───── 所给文段

结论:选择40%乙醇提取3次,加醇量分别为12倍、8倍、8倍。
正交实验中,未涉及提取时间,因此作一个以时间为单因素的实验:称取菊花10g,共4份,每份分别加入12倍,8倍,8倍40%的乙醇,加热回流三次,每次分别为0min(煮沸后浸泡)、30min、60min、90min,重复2次,结果见4、5。
结果:由表4、5可以看出,提取时间对总黄酮含量有显著影响,但60min和90min无明显差别,以节约能耗为主,选择回流60min。
结论:选择每次提取1小时
表4不同提取时间对菊花总黄酮含量的影响
表5单因素方差分析表
最佳工艺验证:称取菊花药材20g,分别加入12倍、8倍、8倍40%乙醇回流3次,每次1小时,重复3次。另取药材20g,共3份,加入14倍80%乙醇回流3次,每次1小时,重复3次。分别滤过,滤液合并,减压浓缩至干,真空干燥至恒重,精密称取干膏适量,以甲醇溶于25ml量瓶中,加甲醇稀释至刻度,摇匀。移取1.0ml滤液至25ml容量瓶中,加甲醇稀释至刻度,摇匀。按上述方法测定总黄酮的含量,结果见表6。
表6验证优选菊花醇提工艺结果
结果:从表6可以看出,A3B3C3比优选醇提工艺只高约4%,优选醇提工艺具有良好的重现性。
结论:选择以12倍、8倍、8倍40%乙醇回流3次,每次1小时提取。
实施例3选取树脂种类、药液浓度、吸附速率、上样量、乙醇洗脱浓度、洗脱速率、洗脱终点等6因素分别进行单因素试验,确定各因素的最佳值。
①上柱液制备称取菊花药材500g,按上述优选提取工艺提取,12倍、8倍、8倍40%乙醇回流3次,每次1小时,滤过,合并滤液,减压浓缩至比重为1.275(55℃),加水稀释至500ml,静置24小时,滤过,上清备用,测得溶液中总黄酮含量为20.8mg·ml-1。
②静态吸附取5种处理好的大孔树脂各10g,各加入菊花水溶液30ml(总黄酮浓度为4.16mg·ml-1),每5min振摇一次,2h后分别取各树脂吸附后的溶液0.5ml于10ml量瓶中,于349nm处测定吸光度,计算各树脂对菊花总黄酮的吸附率。
③静态解析将静态吸附的树脂过滤抽干,加30ml 40%乙醇解吸,每5min振摇一次,2h后分别取各树脂吸附后的溶液0.5ml于10ml量瓶中,按上述方法测定总黄酮浓度,计算各树脂对菊花总黄酮的解吸率。见表7、图1。
结果:从图1可以看出,5种树脂的吸附率都较大(大于90%),SP850、SP700、SP70的解吸率都将近60%,其中SP70的解析率最大,选取SP850、SP700、SP70做动态吸附实验。

──────────
───── 所给材料

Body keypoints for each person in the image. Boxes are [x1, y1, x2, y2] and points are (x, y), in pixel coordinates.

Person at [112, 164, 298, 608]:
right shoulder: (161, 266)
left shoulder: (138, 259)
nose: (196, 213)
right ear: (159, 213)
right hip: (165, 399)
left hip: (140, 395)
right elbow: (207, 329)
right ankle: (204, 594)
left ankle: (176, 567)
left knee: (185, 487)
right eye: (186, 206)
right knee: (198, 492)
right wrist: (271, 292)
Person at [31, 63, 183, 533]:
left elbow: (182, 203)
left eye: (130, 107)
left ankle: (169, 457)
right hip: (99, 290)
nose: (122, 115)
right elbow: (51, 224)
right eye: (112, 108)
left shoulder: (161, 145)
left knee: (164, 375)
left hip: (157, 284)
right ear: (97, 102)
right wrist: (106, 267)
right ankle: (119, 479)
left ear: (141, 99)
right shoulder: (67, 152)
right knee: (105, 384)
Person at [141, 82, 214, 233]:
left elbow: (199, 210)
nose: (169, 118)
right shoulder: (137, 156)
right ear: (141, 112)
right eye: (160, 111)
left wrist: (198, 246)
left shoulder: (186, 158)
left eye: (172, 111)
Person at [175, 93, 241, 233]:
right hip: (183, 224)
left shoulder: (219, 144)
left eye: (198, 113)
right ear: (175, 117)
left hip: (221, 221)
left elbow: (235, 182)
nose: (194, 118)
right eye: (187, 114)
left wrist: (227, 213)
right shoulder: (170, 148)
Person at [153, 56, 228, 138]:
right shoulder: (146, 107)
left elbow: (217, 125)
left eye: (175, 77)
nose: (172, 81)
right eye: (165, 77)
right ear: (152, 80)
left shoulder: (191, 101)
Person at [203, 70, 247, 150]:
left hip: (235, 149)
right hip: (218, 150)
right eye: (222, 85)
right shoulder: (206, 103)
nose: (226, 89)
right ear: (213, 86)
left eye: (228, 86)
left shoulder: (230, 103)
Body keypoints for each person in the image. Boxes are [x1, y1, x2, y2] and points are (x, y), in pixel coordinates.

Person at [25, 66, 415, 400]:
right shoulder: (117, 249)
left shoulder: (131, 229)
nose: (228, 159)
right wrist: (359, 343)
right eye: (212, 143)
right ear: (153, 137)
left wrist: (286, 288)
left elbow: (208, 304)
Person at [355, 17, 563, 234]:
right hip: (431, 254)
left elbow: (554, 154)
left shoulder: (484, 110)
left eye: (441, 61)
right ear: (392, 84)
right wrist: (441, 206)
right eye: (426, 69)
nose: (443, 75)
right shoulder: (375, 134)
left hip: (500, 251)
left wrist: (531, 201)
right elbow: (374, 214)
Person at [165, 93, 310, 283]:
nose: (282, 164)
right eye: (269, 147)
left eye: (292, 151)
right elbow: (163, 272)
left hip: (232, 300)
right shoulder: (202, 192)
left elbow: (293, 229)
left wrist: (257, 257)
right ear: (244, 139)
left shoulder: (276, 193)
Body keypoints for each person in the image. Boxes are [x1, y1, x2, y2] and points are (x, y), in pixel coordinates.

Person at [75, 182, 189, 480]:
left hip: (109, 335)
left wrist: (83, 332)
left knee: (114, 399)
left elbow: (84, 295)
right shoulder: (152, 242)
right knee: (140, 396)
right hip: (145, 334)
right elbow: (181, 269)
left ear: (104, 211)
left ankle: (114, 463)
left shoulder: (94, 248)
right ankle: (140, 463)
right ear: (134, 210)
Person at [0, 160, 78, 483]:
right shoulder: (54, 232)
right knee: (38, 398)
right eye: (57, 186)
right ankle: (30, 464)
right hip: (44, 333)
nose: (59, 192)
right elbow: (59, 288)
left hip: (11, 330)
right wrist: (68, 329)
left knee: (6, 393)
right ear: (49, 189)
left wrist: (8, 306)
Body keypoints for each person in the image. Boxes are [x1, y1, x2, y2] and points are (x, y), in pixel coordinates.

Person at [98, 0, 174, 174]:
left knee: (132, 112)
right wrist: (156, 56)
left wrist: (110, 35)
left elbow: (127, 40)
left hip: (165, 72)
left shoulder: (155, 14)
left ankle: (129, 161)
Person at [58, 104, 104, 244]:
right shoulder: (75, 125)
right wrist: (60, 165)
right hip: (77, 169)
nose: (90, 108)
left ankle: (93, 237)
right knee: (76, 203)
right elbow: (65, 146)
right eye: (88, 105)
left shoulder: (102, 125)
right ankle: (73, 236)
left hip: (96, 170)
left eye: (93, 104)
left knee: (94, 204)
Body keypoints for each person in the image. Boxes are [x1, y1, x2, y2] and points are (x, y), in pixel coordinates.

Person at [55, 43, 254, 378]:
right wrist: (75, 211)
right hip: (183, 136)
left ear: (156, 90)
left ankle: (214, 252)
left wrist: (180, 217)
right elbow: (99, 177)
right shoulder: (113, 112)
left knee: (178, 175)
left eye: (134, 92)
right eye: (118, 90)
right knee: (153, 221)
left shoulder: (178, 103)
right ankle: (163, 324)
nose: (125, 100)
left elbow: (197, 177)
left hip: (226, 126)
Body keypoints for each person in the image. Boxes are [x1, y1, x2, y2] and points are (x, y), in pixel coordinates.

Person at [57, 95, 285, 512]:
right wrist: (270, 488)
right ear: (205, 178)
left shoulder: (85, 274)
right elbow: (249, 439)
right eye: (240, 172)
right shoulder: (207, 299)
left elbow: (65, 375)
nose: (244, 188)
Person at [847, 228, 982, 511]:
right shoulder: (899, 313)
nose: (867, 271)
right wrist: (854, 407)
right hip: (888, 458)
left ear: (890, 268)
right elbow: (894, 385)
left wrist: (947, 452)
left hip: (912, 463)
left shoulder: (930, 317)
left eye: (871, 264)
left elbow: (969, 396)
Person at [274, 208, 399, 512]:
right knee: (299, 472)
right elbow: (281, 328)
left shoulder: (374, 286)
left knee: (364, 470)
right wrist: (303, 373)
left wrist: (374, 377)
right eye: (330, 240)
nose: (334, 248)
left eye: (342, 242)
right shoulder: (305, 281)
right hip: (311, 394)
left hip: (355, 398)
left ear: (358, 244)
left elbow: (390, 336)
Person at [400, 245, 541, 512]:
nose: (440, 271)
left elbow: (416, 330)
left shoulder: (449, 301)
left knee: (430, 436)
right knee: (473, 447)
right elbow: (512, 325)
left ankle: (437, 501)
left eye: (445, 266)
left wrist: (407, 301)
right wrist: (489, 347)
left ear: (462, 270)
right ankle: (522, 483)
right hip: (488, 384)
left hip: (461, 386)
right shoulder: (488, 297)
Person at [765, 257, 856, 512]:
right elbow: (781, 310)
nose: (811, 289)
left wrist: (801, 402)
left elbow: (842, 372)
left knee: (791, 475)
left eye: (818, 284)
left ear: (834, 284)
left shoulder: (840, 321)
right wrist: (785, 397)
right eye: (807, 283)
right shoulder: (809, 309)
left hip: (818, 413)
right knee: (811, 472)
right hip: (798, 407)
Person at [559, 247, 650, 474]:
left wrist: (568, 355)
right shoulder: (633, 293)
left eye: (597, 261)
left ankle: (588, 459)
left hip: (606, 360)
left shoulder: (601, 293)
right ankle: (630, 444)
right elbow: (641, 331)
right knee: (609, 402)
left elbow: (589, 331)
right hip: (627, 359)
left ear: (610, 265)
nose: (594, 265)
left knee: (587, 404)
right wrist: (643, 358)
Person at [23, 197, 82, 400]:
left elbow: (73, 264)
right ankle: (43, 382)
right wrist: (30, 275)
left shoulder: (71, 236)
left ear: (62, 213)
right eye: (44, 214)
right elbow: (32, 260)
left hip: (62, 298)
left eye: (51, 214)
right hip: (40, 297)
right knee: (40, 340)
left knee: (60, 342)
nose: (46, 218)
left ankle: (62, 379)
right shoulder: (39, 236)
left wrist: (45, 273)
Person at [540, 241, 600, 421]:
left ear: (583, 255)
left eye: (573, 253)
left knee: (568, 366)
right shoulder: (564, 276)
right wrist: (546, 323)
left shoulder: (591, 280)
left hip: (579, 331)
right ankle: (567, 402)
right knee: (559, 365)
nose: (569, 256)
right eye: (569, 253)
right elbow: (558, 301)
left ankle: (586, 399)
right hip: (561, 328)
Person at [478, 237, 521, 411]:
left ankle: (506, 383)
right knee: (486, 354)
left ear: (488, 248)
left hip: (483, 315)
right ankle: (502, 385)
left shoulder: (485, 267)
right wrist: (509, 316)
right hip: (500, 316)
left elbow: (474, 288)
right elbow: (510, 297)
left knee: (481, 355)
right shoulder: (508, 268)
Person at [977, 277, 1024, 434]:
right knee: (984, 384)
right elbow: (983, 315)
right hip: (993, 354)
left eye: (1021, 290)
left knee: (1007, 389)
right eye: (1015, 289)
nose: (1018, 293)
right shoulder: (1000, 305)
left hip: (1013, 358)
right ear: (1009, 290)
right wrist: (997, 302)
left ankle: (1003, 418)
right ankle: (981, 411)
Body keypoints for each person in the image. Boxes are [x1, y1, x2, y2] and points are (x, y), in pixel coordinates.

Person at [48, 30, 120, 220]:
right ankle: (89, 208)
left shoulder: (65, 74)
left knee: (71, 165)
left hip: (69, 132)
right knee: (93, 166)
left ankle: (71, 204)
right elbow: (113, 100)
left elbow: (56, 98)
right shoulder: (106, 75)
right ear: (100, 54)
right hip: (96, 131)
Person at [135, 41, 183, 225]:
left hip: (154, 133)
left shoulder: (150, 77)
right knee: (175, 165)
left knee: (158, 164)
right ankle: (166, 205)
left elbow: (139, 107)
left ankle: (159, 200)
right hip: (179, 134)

──────────

* **任务 1**
把菊花总黄酮提取文段中的这句话译成英文:“结果:由表4、5可以看出,提取时间对总黄酮含量有显著影响,但60min和90min无明显差别,以节约能耗为主,选择回流60min。”
* **任务 2**
在菊花总黄酮提取文段中,从“正交实验中,未涉及提取时间,因此作一个以”起一直到“定总黄酮的含量,结果见表6。”为止,请把这部分一字不差地抄录下来。
* **任务 3**
菊花总黄酮提取文段在最后一句后中断了,请从那里接着往下写。

* **回答 1**
Result: Tables 4 and 5 show that extraction time has a significant effect on total flavonoid content, but there is no obvious difference between 60 min and 90 min; with saving energy as the main consideration, reflux for 60 min was chosen.

* **回答 2**
正交实验中,未涉及提取时间,因此作一个以时间为单因素的实验:称取菊花10g,共4份,每份分别加入12倍,8倍,8倍40%的乙醇,加热回流三次,每次分别为0min(煮沸后浸泡)、30min、60min、90min,重复2次,结果见4、5。
结果:由表4、5可以看出,提取时间对总黄酮含量有显著影响,但60min和90min无明显差别,以节约能耗为主,选择回流60min。
结论:选择每次提取1小时
表4不同提取时间对菊花总黄酮含量的影响
表5单因素方差分析表
最佳工艺验证:称取菊花药材20g,分别加入12倍、8倍、8倍40%乙醇回流3次,每次1小时,重复3次。另取药材20g,共3份,加入14倍80%乙醇回流3次,每次1小时,重复3次。分别滤过,滤液合并,减压浓缩至干,真空干燥至恒重,精密称取干膏适量,以甲醇溶于25ml量瓶中,加甲醇稀释至刻度,摇匀。移取1.0ml滤液至25ml容量瓶中,加甲醇稀释至刻度,摇匀。按上述方法测定总黄酮的含量,结果见表6。

* **回答 3**
结论:选取SP850、SP700、SP70做动态吸附实验。
表7 5种大孔树脂对菊花总黄酮的吸附与解吸附率
④动态吸附取处理好的静态吸附优选3种树脂各15ml于柱内(1cm×13cm),加菊花水溶液(总黄酮浓度为4.16mg·ml-1)于柱顶,以0.5BV/h的流速进行动态吸附,按树脂床体积收集流出液,于349nm处测定吸光度,计算总黄酮的含量,绘制各树脂的泄漏曲线,结果见表8、图2。
结果:从图2可以看出,SP70与SP850达到吸附饱和时,所吸附的总黄酮的量较大,SP70较SP850大。
结论:选取SP70和SP850做动态解吸试验。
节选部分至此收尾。